I poured her a glass of wine, opened a beer for me, set the steaks to marinate in red wine with some rosemary, then started the grill. Once the coals went down I put the steaks on the grill, cooked them just the way she liked them. I had the makings for a salad, buttered carrots, and baked potatoes plus another bottle of wine for Heidi. It was maybe 10:30 before we finished dinner. I cleared the table and refilled her wine, not that she needed more.

“God, I just can’t get over how nice you’ve been tonight. Nice to be with you when you’re not you’re usual asshole self,” she said, then followed that faint praise with a major slosh of wine.

“Gee, thanks for the compliment,” I said opening another beer, my second of the night.

“Not a problem, thanks for the dinner. You know, maybe I should bail you out more often.”

“Let’s hope you don’t have to do that.”

“Can I ask you something, Dev?” She was slurring her words at this point.

“Yeah, sure,” I was loading her dishwasher, cleaning up the kitchen.

“Do you really like my hair color?” she asked, then absently shook her hair.

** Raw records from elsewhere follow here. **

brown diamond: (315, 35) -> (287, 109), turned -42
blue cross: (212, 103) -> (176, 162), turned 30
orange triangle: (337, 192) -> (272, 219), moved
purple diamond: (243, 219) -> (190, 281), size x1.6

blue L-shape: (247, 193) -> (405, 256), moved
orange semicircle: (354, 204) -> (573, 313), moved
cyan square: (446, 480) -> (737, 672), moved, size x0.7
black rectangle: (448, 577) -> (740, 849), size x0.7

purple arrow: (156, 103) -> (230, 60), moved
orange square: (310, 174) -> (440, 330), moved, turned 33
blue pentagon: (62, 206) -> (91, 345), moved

“Well, I like it a lot better than the pink that Har.. that you had before. You’re far too beautiful to have to stoop to that sort of thing to get anyone’s attention.”

“Do you really think I’m beautiful?” Her head was weaving back and forth ever so slightly, eyes getting glassier by the minute. She reached for the wine bottle, filled her glass almost to the rim, slopped some across the kitchen counter.

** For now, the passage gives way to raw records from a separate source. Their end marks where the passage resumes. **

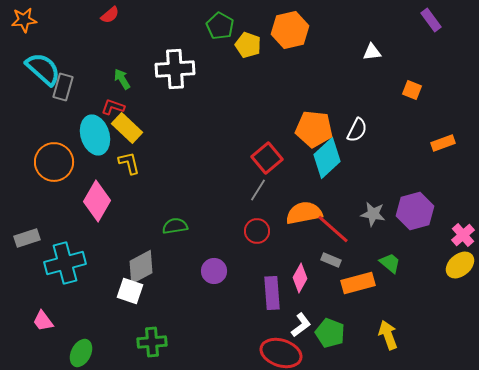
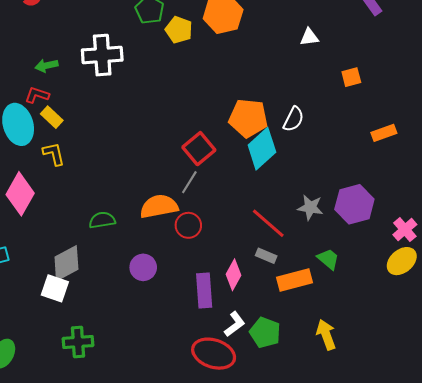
green arrow: (122, 79) -> (46, 66), turned -70
orange square: (412, 90) -> (351, 77), turned -36
yellow rectangle: (127, 128) -> (52, 117), size x0.7
orange semicircle: (304, 213) -> (159, 206), moved

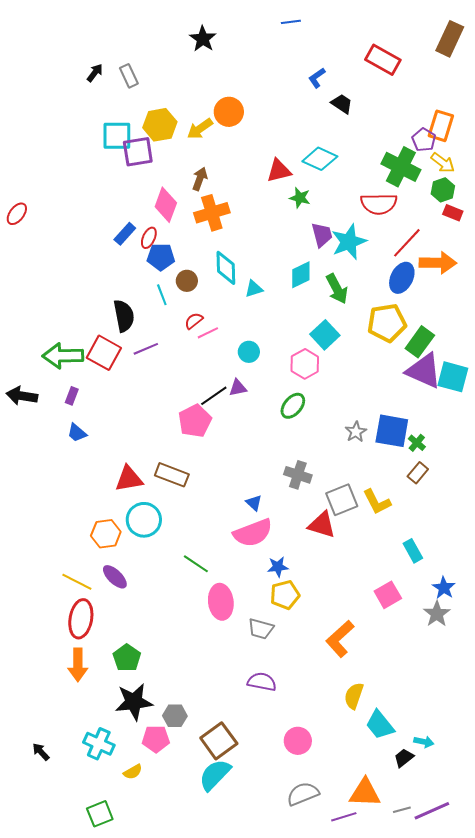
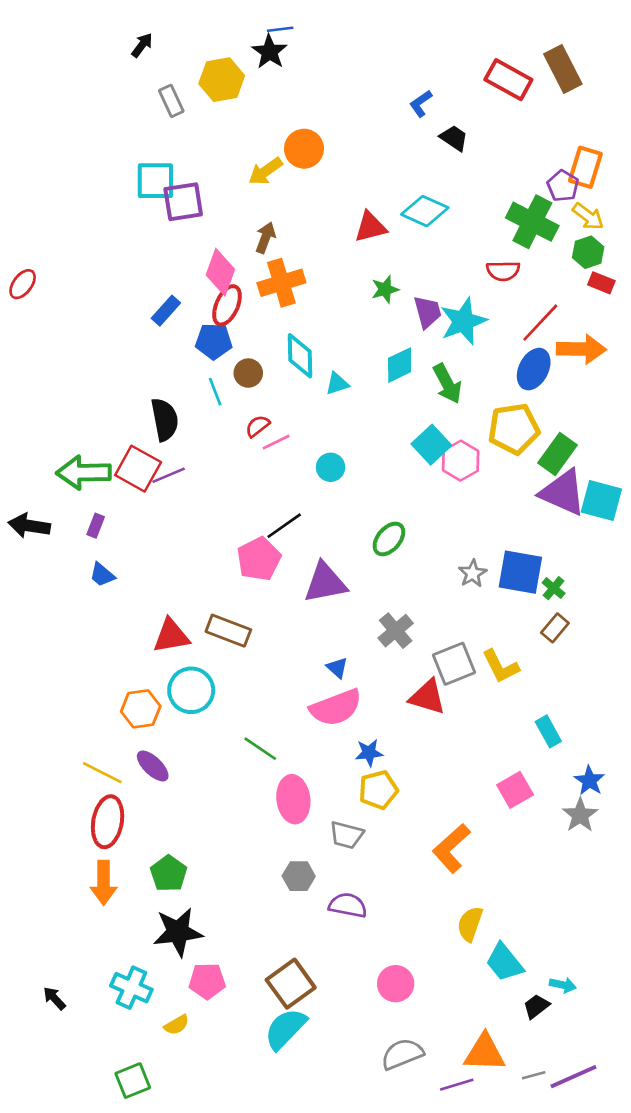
blue line: (291, 22) -> (280, 29), moved
brown rectangle: (450, 39) -> (563, 69), moved, turned -52
black arrow: (95, 73) -> (142, 45), moved
yellow hexagon: (160, 125) -> (222, 80), moved
green star: (300, 198) -> (385, 289), moved, turned -30
red semicircle: (379, 204) -> (503, 271), size x0.7
red ellipse: (149, 238) -> (227, 305), moved, size x1.4
purple line: (146, 349) -> (169, 475), moved
pink hexagon: (305, 364) -> (461, 461), moved
purple triangle: (238, 388) -> (325, 583), moved, size x1.8
gray cross: (298, 475) -> (396, 631), turned 32
gray hexagon: (175, 716) -> (299, 876), moved

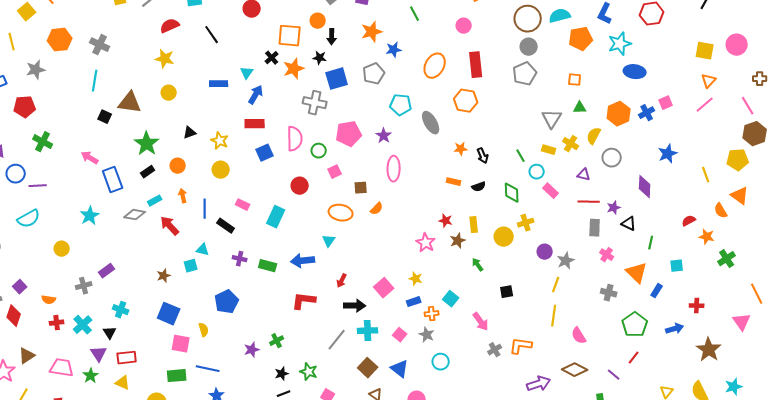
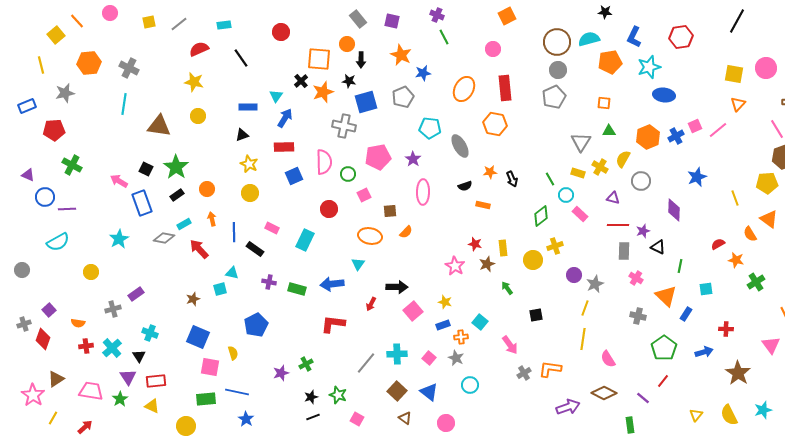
orange star: (372, 32) -> (401, 55), turned -30
pink line: (705, 105) -> (718, 130), moved
black square: (105, 117) -> (146, 169), moved
black triangle: (190, 133) -> (242, 135), moved
black semicircle: (479, 187) -> (465, 186), moved
green diamond: (512, 193) -> (541, 216), turned 55
black arrow: (355, 306) -> (397, 287), moved

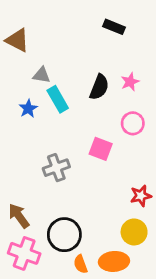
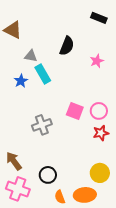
black rectangle: (114, 27) -> (99, 18), moved
black semicircle: (99, 87) -> (67, 46), moved
pink circle: (133, 123) -> (99, 111), moved
red star: (141, 196) -> (101, 133), moved
black circle: (64, 235) -> (48, 175), size x0.7

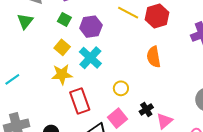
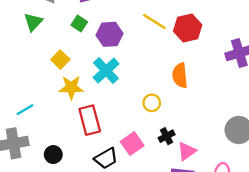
yellow square: (62, 47) -> (60, 60), moved
cyan line: (12, 79) -> (25, 110), moved
yellow circle: (121, 88) -> (152, 103), moved

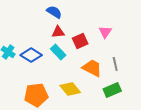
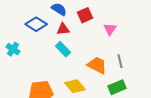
red square: (80, 41) -> (85, 15), moved
blue diamond: (31, 55) -> (36, 24), moved

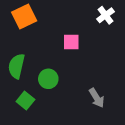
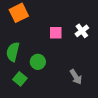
white cross: (106, 15) -> (82, 31), moved

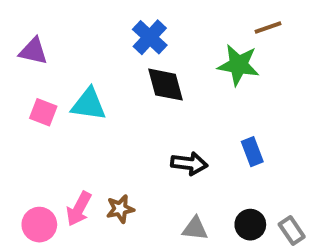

“Opps!” she said, smearing the wine across the granite countertop with the palm of her hand. I knew where this was going, I’d been here uncountable times before with her. I’m the master when it comes to giving women that one drink too many that pushes them out of the throes of nymphomania and into alcohol-induced sleep or nausea. Take your pick.

We chatted for another fifteen or twenty minutes. Heidi suddenly lurched off her kitchen stool, took an unstable step or two, then steadied herself against the counter, grabbed her glass of wine, and said, “I’ll be right back, no peeking, mister,” waving the wine glass back and forth, sloshing red wine onto the floor.

“I promise.”

I straightened up the rest of the kitchen. Mopped up the wine on the floor. Got the coffeemaker ready for the following morning. I shut down her i-pod, carried the trash bag out, wheeled the trash bin to the curb, then grabbed my overnight bag from my car.

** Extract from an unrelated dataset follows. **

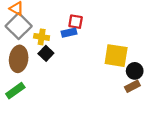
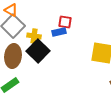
black square: (46, 53) -> (38, 51), size x1.6

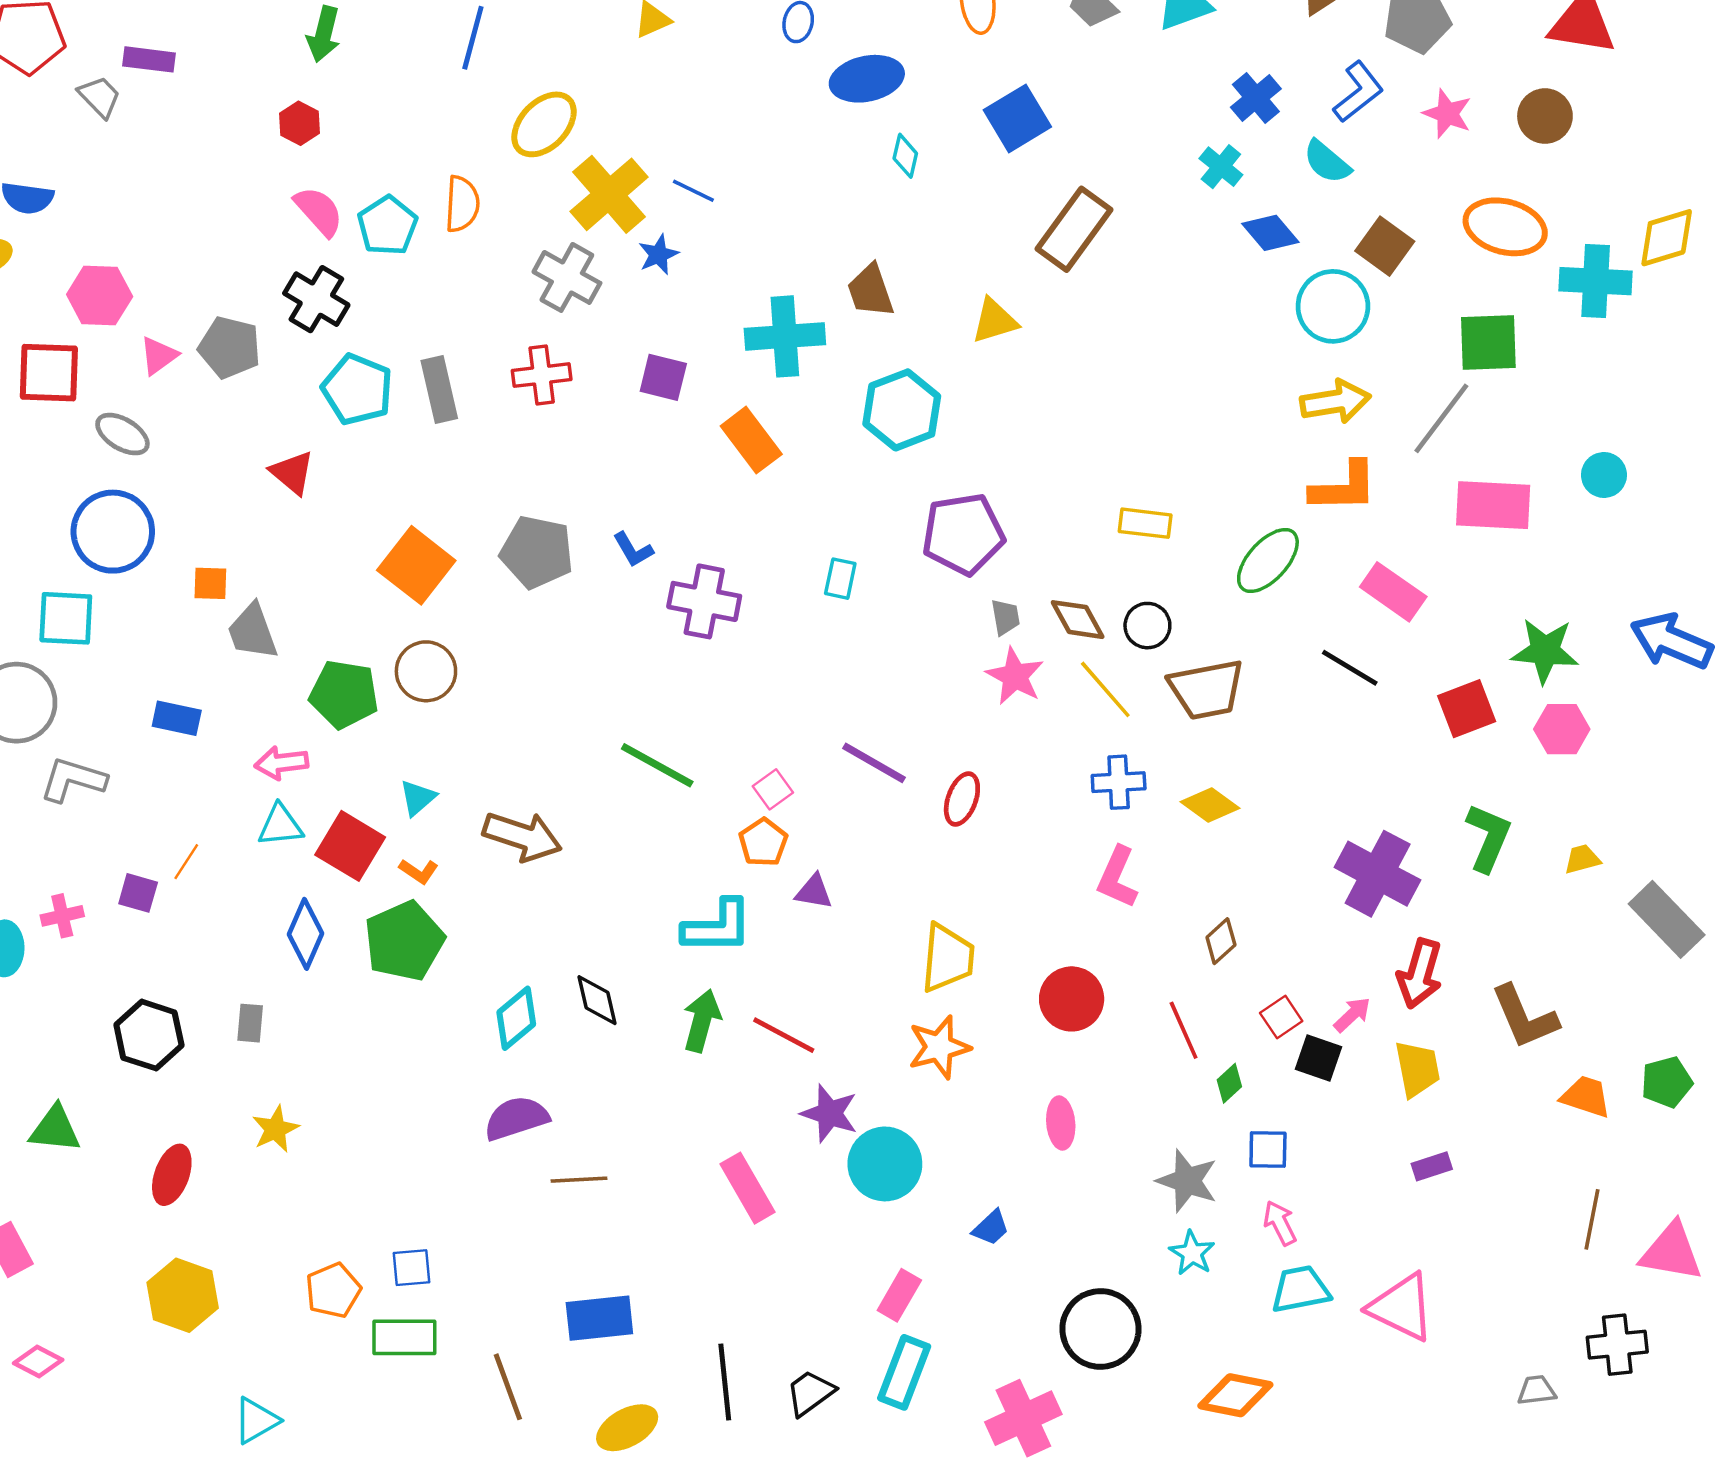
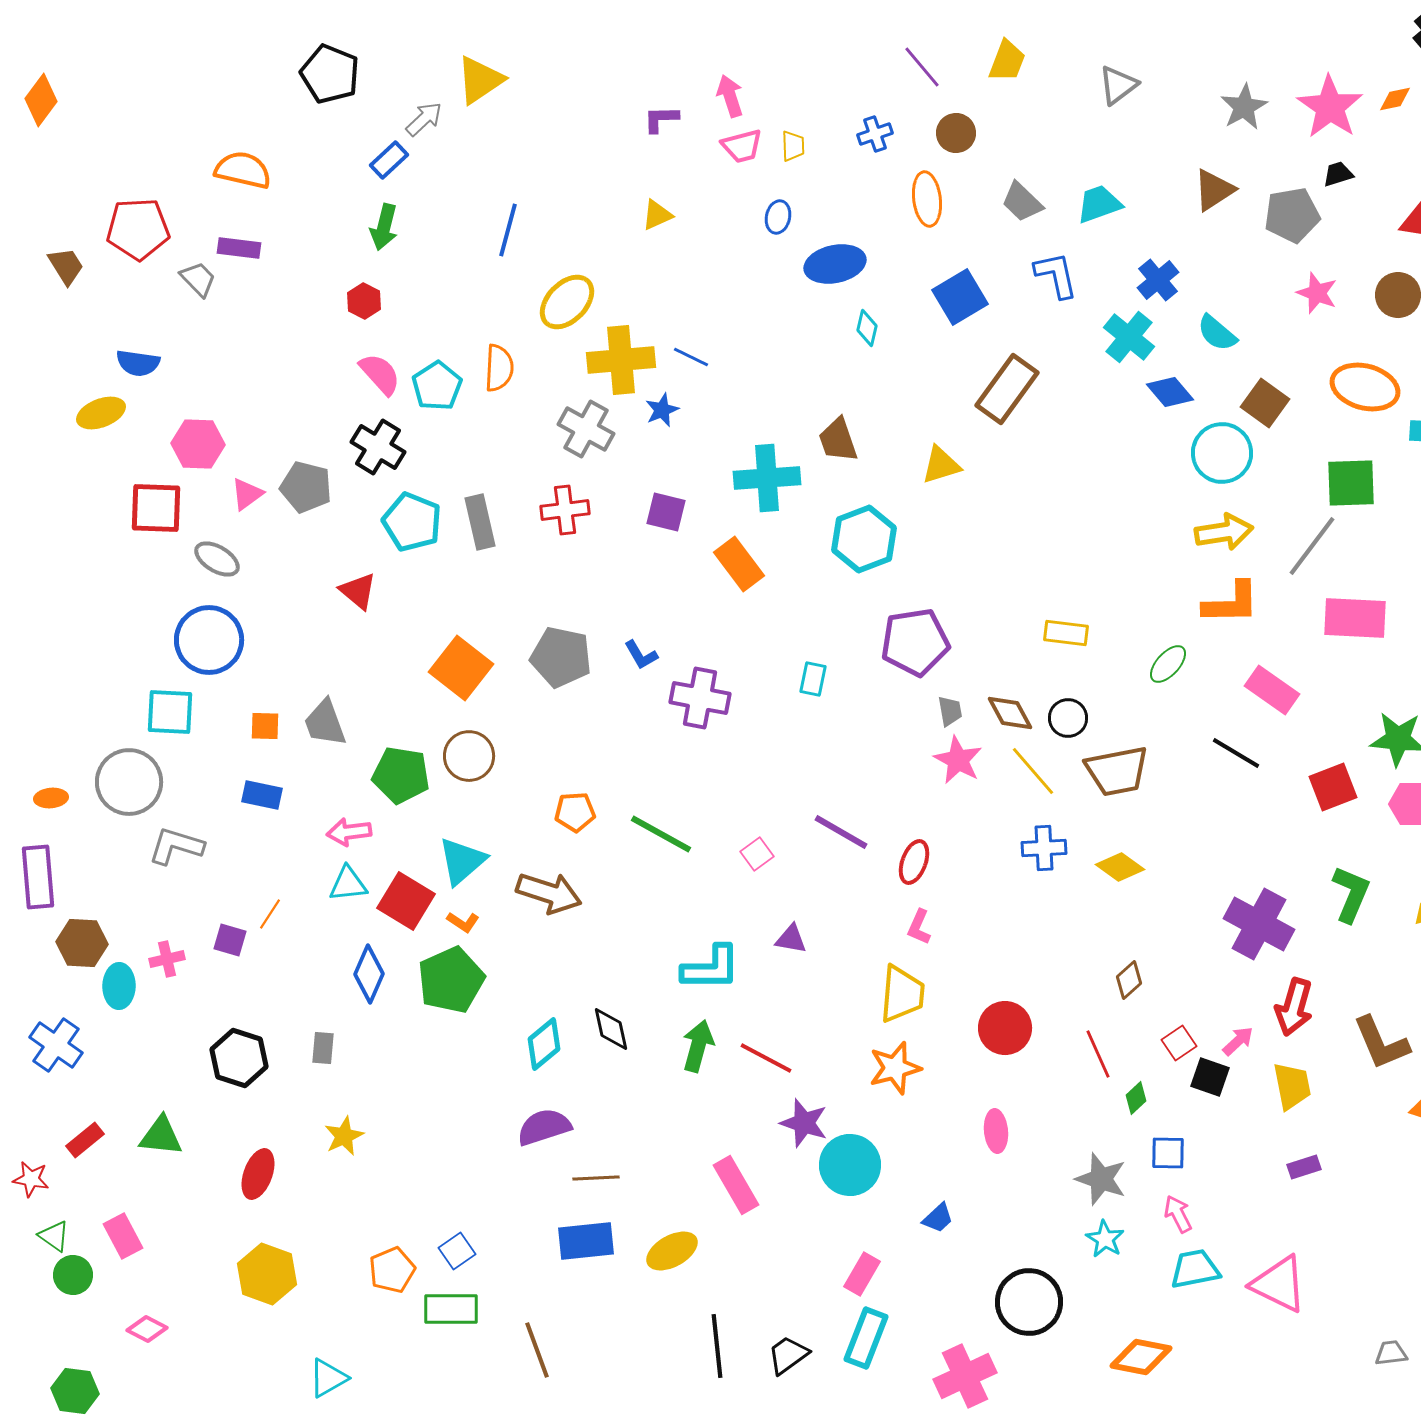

I plugged in Da’nita’s laptop and turned it on, then went back to Heidi’s bedroom to check on her. She was asleep on the edge of the bed, feet on the floor. Passed out might have been a more accurate description. Snoring. She’d taken her T-shirt off and pulled on a neon blue, see through nightie, although she still wore her cutoffs. She’d left the faucet running in the bathroom.